The human genome project gave scientists tools to duplicate data for other organisms, but the computational complications for organisms with giant genomes made the process something of a nonstarter. That is until Smith and Voss got creative with genetic linkage mapping. They came up with a system to put the axolotl genome into the correct order quickly and efficiently.
This was the first genome of such a massive size to be assembled correctly.
Now that biological researchers have put this huge genome into its proper order, they can begin to study which genes turn on and off in the regeneration process. This could eventually lead to enormous implications for humans.
“Just a few years ago, no one thought it possible to assemble a 30+GB genome,” explains Smith. “We have now shown it is possible using a cost effective and accessible method, which opens up the possibility of routinely sequencing other animals with large genomes.”
Voss and Smith demonstrated this new knowledge by quickly compiling data that identified a heart-defect gene in an axolotl. The scientists say this ability has the potential to provide new models for human disease.
“Biomedical research is increasingly becoming a genetically-driven enterprise,” notes Voss. “To understand human disease, you have to be able to study gene functions in other organisms like the axolotl.”

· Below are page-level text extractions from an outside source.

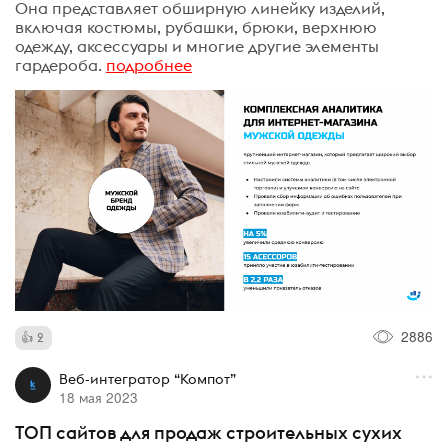
Она представляет обширную линейку изделий,
включая костюмы, рубашки, брюки, верхнюю
одежду, аксессуары и многие другие элементы
гардероба.
подробнее
2886
2
Веб-интегратор “Компот”
18 мая 2023
ТОП сайтов для продаж строительных сухих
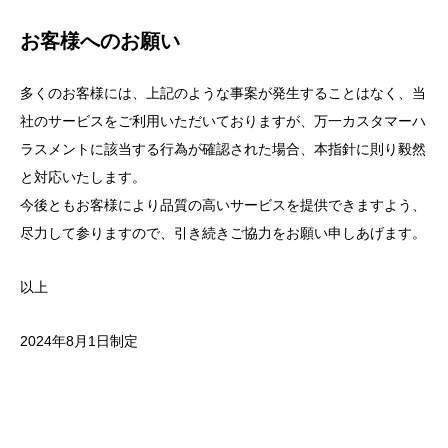
お客様へのお願い
多くのお客様には、上記のような事案が発生することはなく、当
社のサービスをご利用いただいておりますが、万一カスタマーハ
ラスメントに該当する行為が確認された場合、本指針に則り毅然
と対応いたします。
今後ともお客様により品質の高いサービスを提供できますよう、
尽力して参りますので、引き続きご協力をお願い申しあげます。
以上
2024年8月1日制定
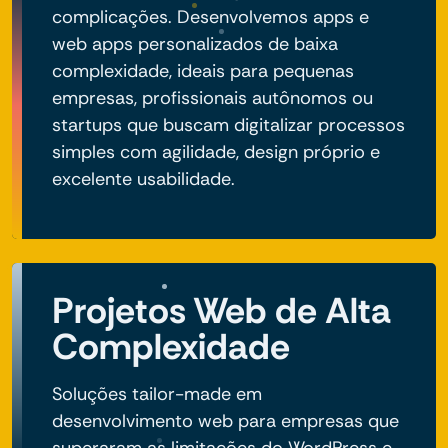
complicações. Desenvolvemos apps e
web apps personalizados de baixa
complexidade, ideais para pequenas
empresas, profissionais autônomos ou
startups que buscam digitalizar processos
simples com agilidade, design próprio e
excelente usabilidade.
Projetos Web de Alta
Complexidade
Soluções tailor-made em
desenvolvimento web para empresas que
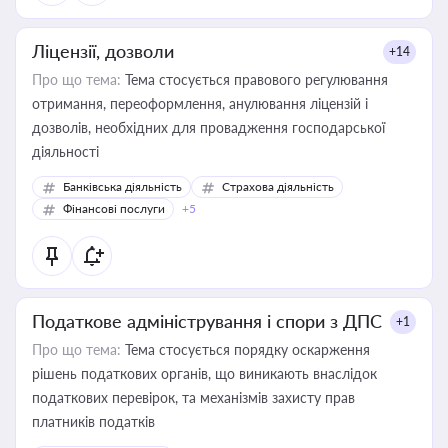
Ліцензії, дозволи
+14
Про що тема:
Тема стосується правового регулювання
отримання, переоформлення, анулювання ліцензій і
дозволів, необхідних для провадження господарської
діяльності
Банківська діяльність
Страхова діяльність
Фінансові послуги
+5
Податкове адміністрування і спори з ДПС
+1
Про що тема:
Тема стосується порядку оскарження
рішень податкових органів, що виникають внаслідок
податкових перевірок, та механізмів захисту прав
платників податків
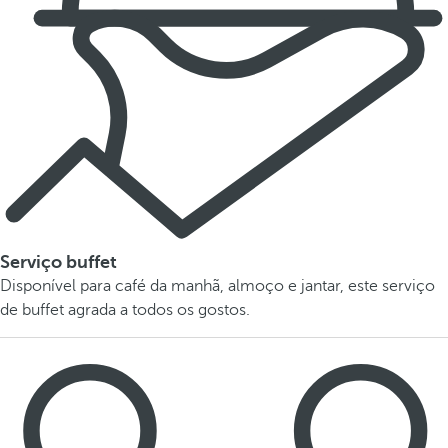
Serviço buffet
Disponível para café da manhã, almoço e jantar, este serviço
de buffet agrada a todos os gostos.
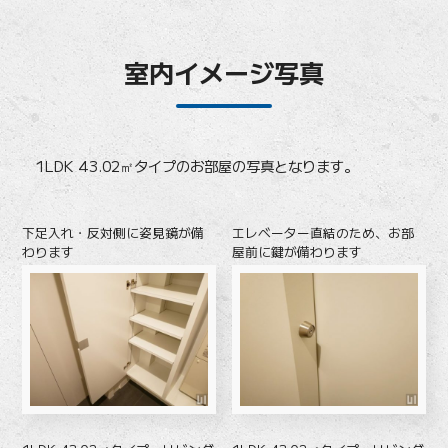
室内イメージ写真
1LDK 43.02㎡タイプのお部屋の写真となります。
下足入れ・反対側に姿見鏡が備
エレベーター直結のため、お部
わります
屋前に鍵が備わります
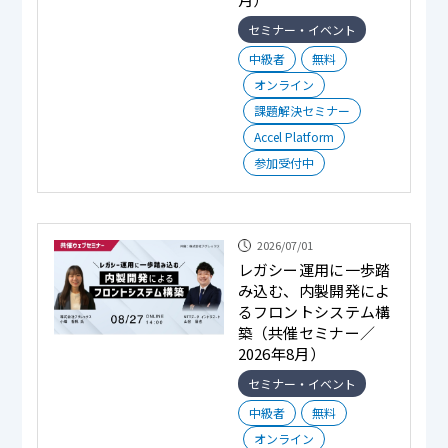
セミナー・イベント
中級者
無料
オンライン
課題解決セミナー
Accel Platform
参加受付中
2026/07/01
レガシー運用に一歩踏
み込む、内製開発によ
るフロントシステム構
築（共催セミナー／
2026年8月）
セミナー・イベント
中級者
無料
オンライン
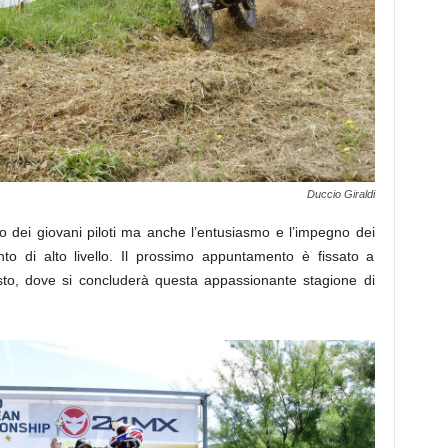
Duccio Giraldi
o dei giovani piloti ma anche l’entusiasmo e l’impegno dei
nto di alto livello. Il prossimo appuntamento è fissato a
osto, dove si concluderà questa appassionante stagione di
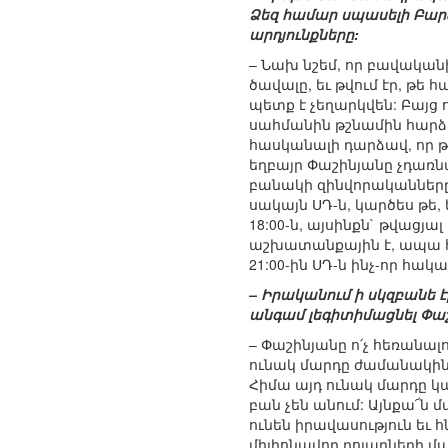
Ձեզ համար սպասելի Բար
արդյունքները:
– Նախ նշեմ, որ բավական
ծավալը, եւ թվում էր, թե
պետք է չեղարկվեն: Բայց 
սահմանին թշնամին հարձա
հասկանալի դարձավ, որ թշ
եղբայր Փաշինյանը չդառն
բանակի զինվորականները հ
սակայն ՍԴ-ն, կարծես թե, 
18:00-ն, այսինքն` թվացյ
աշխատանքային է, ապա հրա
21:00-ին ՍԴ-ն ինչ-որ հա
– Իրականում ի սկզբանե է
անգամ լեգիտիմացնել Փա
– Փաշինյանը ո՛չ հեռանալո
ունակ մարդը ժամանակին 
Հիմա այդ ունակ մարդը կ
բան չեն անում: Այնքա՜ն 
ունեն իրավասություն եւ հ
միլիոնավոր դոլարների մա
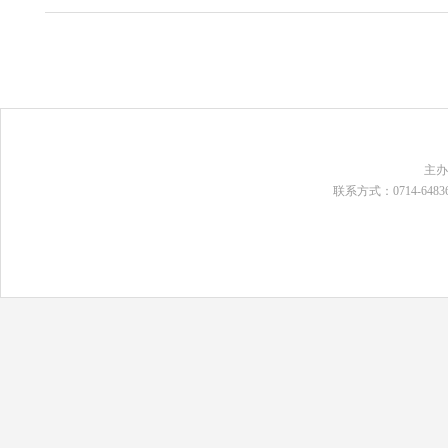
主
联系方式：0714-648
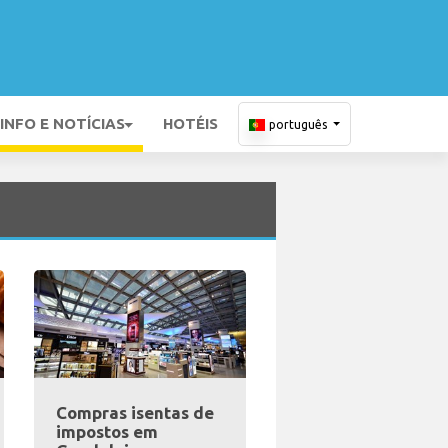
INFO E NOTÍCIAS
HOTÉIS
português
Compras isentas de
impostos em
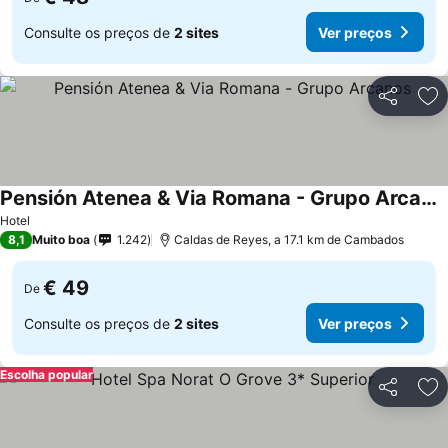
Consulte os preços de
2 sites
Ver preços
Partilhar
Ad
Pensión Atenea & Via Romana - Grupo Arcanos
Hotel
8,1
Muito boa
1.242
Caldas de Reyes, a 17.1 km de Cambados
€ 49
De
Consulte os preços de
2 sites
Ver preços
Escolha popular
Partilhar
Ad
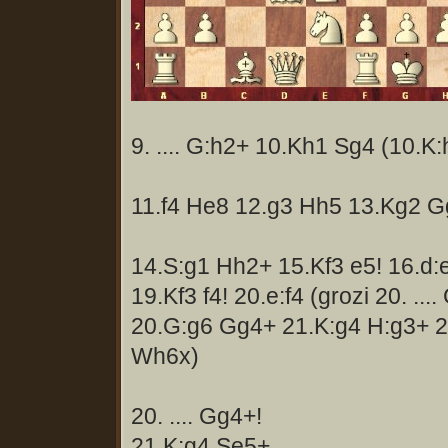
9. .... G:h2+ 10.Kh1 Sg4 (10.K
11.f4 He8 12.g3 Hh5 13.Kg2 G
14.S:g1 Hh2+ 15.Kf3 e5! 16.d:
19.Kf3 f4! 20.e:f4 (grozi 20. ...
20.G:g6 Gg4+ 21.K:g4 H:g3+ 2
Wh6x)
20. .... Gg4+!
21.K:g4 Se5+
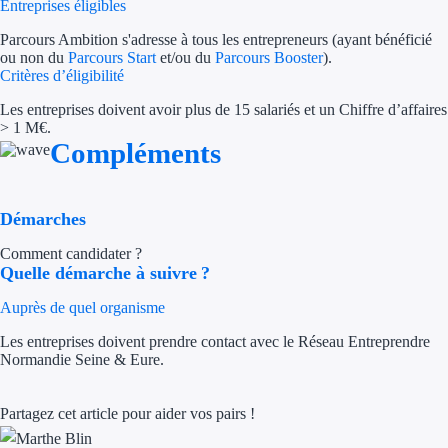
Entreprises éligibles
Trouvez des idées de dép
Parcours Ambition s'adresse à tous les entrepreneurs (ayant bénéficié
ou non du
Parcours Start
et/ou du
Parcours Booster
).
Quelles aides pour votre
Critères d’éligibilité
Les entreprises doivent avoir plus de 15 salariés et un Chiffre d’affaires
Ouvrage
> 1 M€.
Compléments
Territoires
Régions de A à H
Démarches
Aides Région Auve
Comment candidater ?
Quelle démarche à suivre ?
Aides Région Bou
Auprès de quel organisme
Aides Région Bret
Les entreprises doivent prendre contact avec le Réseau Entreprendre
Normandie Seine & Eure.
Aides Région Centr
Partagez cet article pour aider vos pairs !
Aides Région Cors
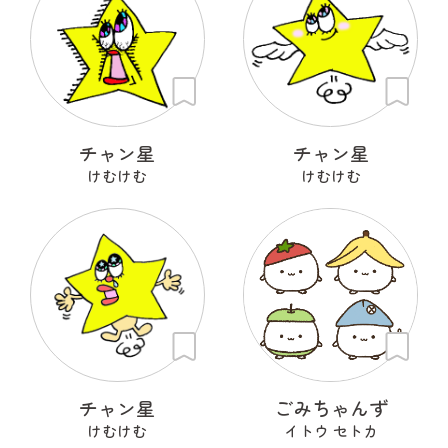
チャン星
チャン星
けむけむ
けむけむ
チャン星
ごみちゃんず
けむけむ
イトウ セトカ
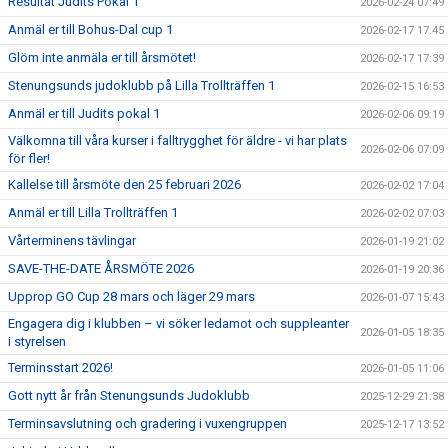
Resultat Judits Pokal 1
2026-02-24 07:49
Anmäl er till Bohus-Dal cup 1
2026-02-17 17:45
Glöm inte anmäla er till årsmötet!
2026-02-17 17:39
Stenungsunds judoklubb på Lilla Trollträffen 1
2026-02-15 16:53
Anmäl er till Judits pokal 1
2026-02-06 09:19
Välkomna till våra kurser i falltrygghet för äldre - vi har plats
2026-02-06 07:09
för fler!
Kallelse till årsmöte den 25 februari 2026
2026-02-02 17:04
Anmäl er till Lilla Trollträffen 1
2026-02-02 07:03
Vårterminens tävlingar
2026-01-19 21:02
SAVE-THE-DATE ÅRSMÖTE 2026
2026-01-19 20:36
Upprop GO Cup 28 mars och läger 29 mars
2026-01-07 15:43
Engagera dig i klubben – vi söker ledamot och suppleanter
2026-01-05 18:35
i styrelsen
Terminsstart 2026!
2026-01-05 11:06
Gott nytt år från Stenungsunds Judoklubb
2025-12-29 21:38
Terminsavslutning och gradering i vuxengruppen
2025-12-17 13:52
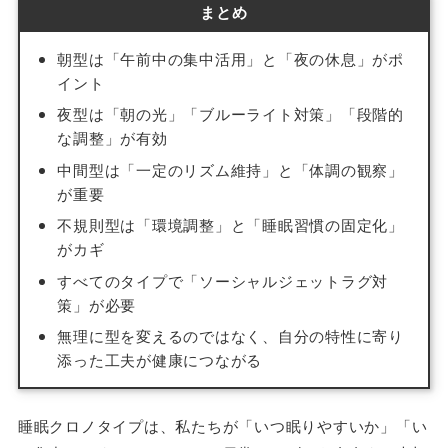
まとめ
朝型は「午前中の集中活用」と「夜の休息」がポ
イント
夜型は「朝の光」「ブルーライト対策」「段階的
な調整」が有効
中間型は「一定のリズム維持」と「体調の観察」
が重要
不規則型は「環境調整」と「睡眠習慣の固定化」
がカギ
すべてのタイプで「ソーシャルジェットラグ対
策」が必要
無理に型を変えるのではなく、自分の特性に寄り
添った工夫が健康につながる
睡眠クロノタイプは、私たちが「いつ眠りやすいか」「い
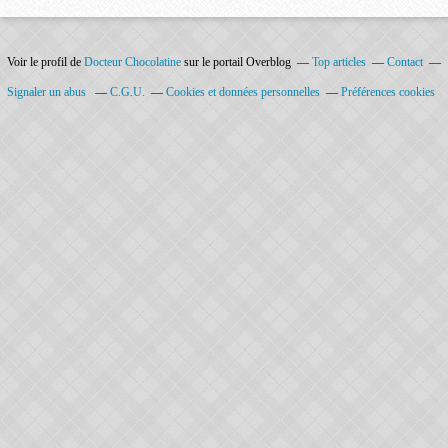
Voir le profil de
Docteur Chocolatine
sur le portail Overblog
Top articles
Contact
Signaler un abus
C.G.U.
Cookies et données personnelles
Préférences cookies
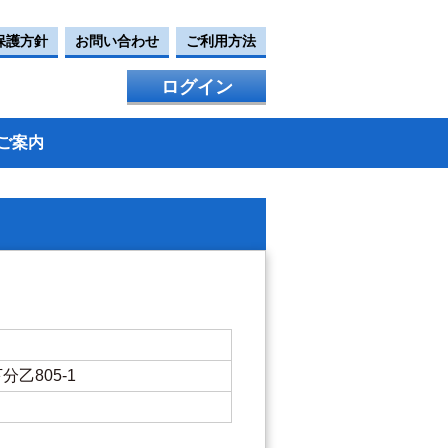
保護方針
お問い合わせ
ご利用方法
ログイン
ご案内
下分乙805-1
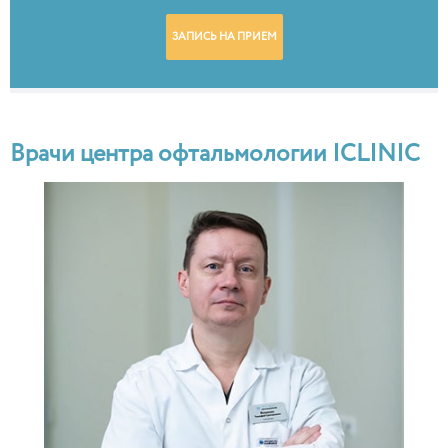
ЗАПИСЬ НА ПРИЕМ
Врачи центра офтальмологии ICLINIC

The university is home to about 1,000 adult axolotls, a resource they share with other researchers and educators worldwide. With the complete genome sequence in place, this population of laboratory axolotls has become even more precious, especially considering the status of these wild salamanders on the critically endangered list.
“Now that we have access to genomic information,” boasts Voss, “we can really start to probe axolotl gene functions and learn how they are able to regenerate body parts. Hopefully someday we can translate this information to human therapy, with potential applications for spinal cord injury, stroke, joint repair…the sky’s the limit, really.”
The future is looking bright, from the regenerated eyes of the axolotl.
Research data will be published in the February 2019 issue of Genome Research.